Apple sued OpenAI in the Northern District of California on Friday, alleging that its former partner ran a coordinated scheme to lift iPhone-maker trade secrets and stand up a consumer hardware business on the stolen work. The complaint names OpenAI’s chief hardware officer Tang Tan, senior systems electrical engineer Chang Liu, and io Products, the Jony Ive–founded startup OpenAI bought for roughly $6.4 billion (U.S. News puts the price at $6.5 billion). Ive himself isn’t a defendant.

The framing is unusually blunt for an Apple filing. The alleged misappropriation, the complaint says, ran “at every level, from members of its Technical Staff to its Chief Hardware Officer, and in coordination with business partners.” It also warns that “This is the tip of the iceberg,” and that “OpenAI’s nascent hardware business now rests on the shakiest of foundations, rotten to its core by its illegal reliance on misappropriated trade secrets.”
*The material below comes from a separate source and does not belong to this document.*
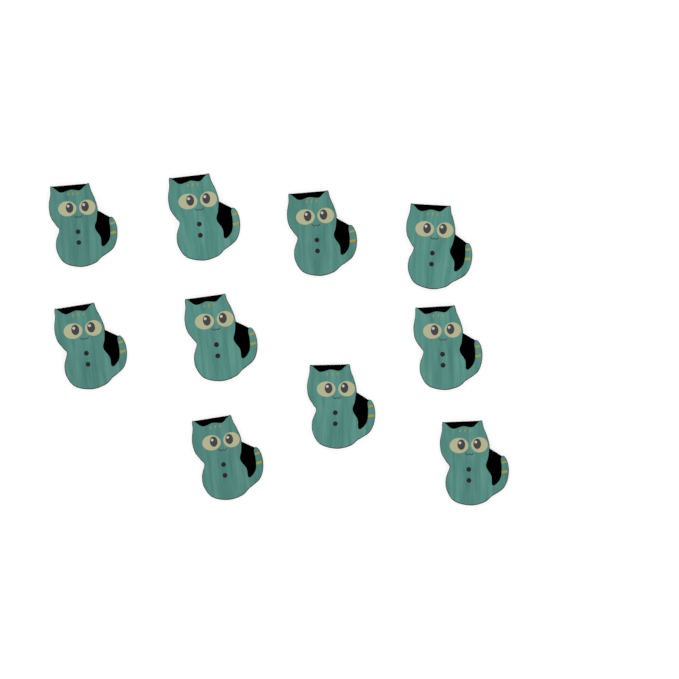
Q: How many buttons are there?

Tan, a 24-year Apple veteran who ran product design for the iPhone and Apple Watch before jumping, is accused of using Apple’s internal project code names during OpenAI recruiting, asking candidates to bring hardware components to interviews for “show and tell,” coaching departing employees on how to evade Apple security, and probing for details on unannounced products. Liu, who spent 8 years at Apple before joining OpenAI in 2026, is alleged to have kept his Apple-issued laptop and used it to download confidential technical documents and engineering decks, then coached would-be defectors on what to study.
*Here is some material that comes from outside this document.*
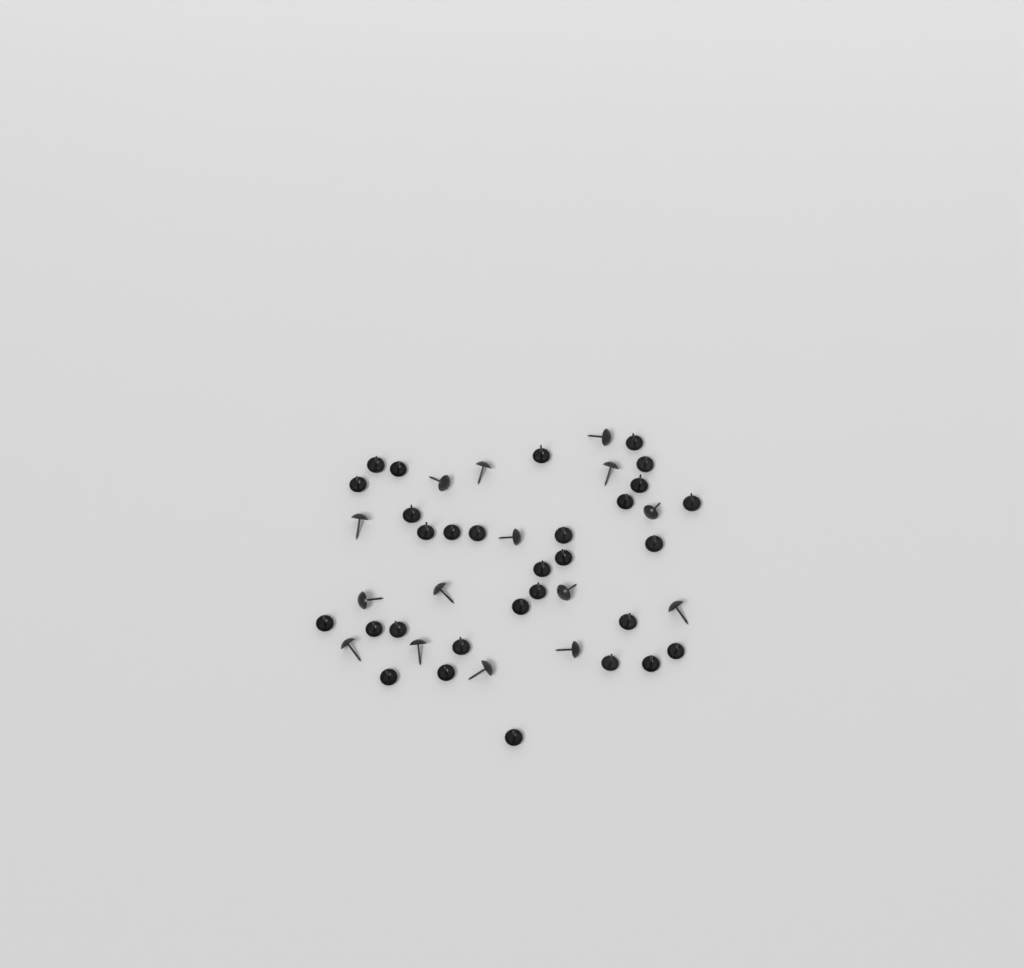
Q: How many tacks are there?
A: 45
The most vivid claim reaches into the supply chain. OpenAI, Apple says, directed a hardware partner to execute a proprietary Apple metal-finishing technique, “misleading the partner to believe they had Apple’s permission to do so.” Apple says it sent OpenAI a warning letter in February and got no reply.
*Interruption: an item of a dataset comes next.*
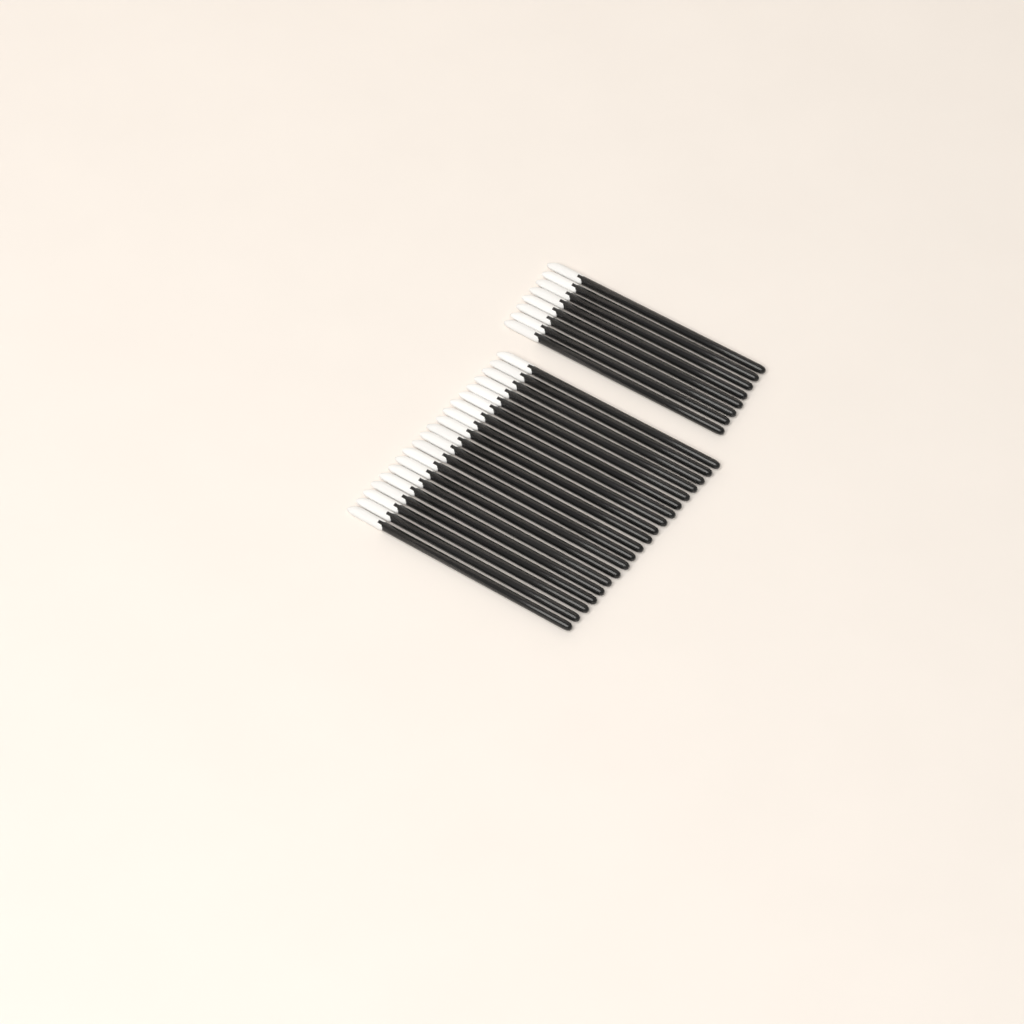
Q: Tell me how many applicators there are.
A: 28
OpenAI’s response was terse: “We have no interest in other companies’ trade secrets. We remain focused on building innovative technology that empowers people everywhere.”

The subtext is a partnership that has fully collapsed. In 2024, Sam Altman appeared at Apple headquarters to unveil ChatGPT’s integration into iOS. Apple’s coming Siri overhaul is built on Google’s Gemini, not OpenAI models. By November, Altman was saying OpenAI had finished its first hardware prototypes, moving from stack-mate to direct threat on Apple’s home turf.

That trajectory is what makes the timing legible. Paolo Pescatore of PP Foresight told Reuters the case could “delay OpenAI’s hardware ambitions” regardless of the verdict, arriving as OpenAI prepares a historic IPO. Trade secret litigation rarely resolves; it lingers, disclosure by disclosure, through discovery calendars that outlast product cycles. Apple doesn’t need to win. It needs the road between prototype and shelf to fill with lawyers.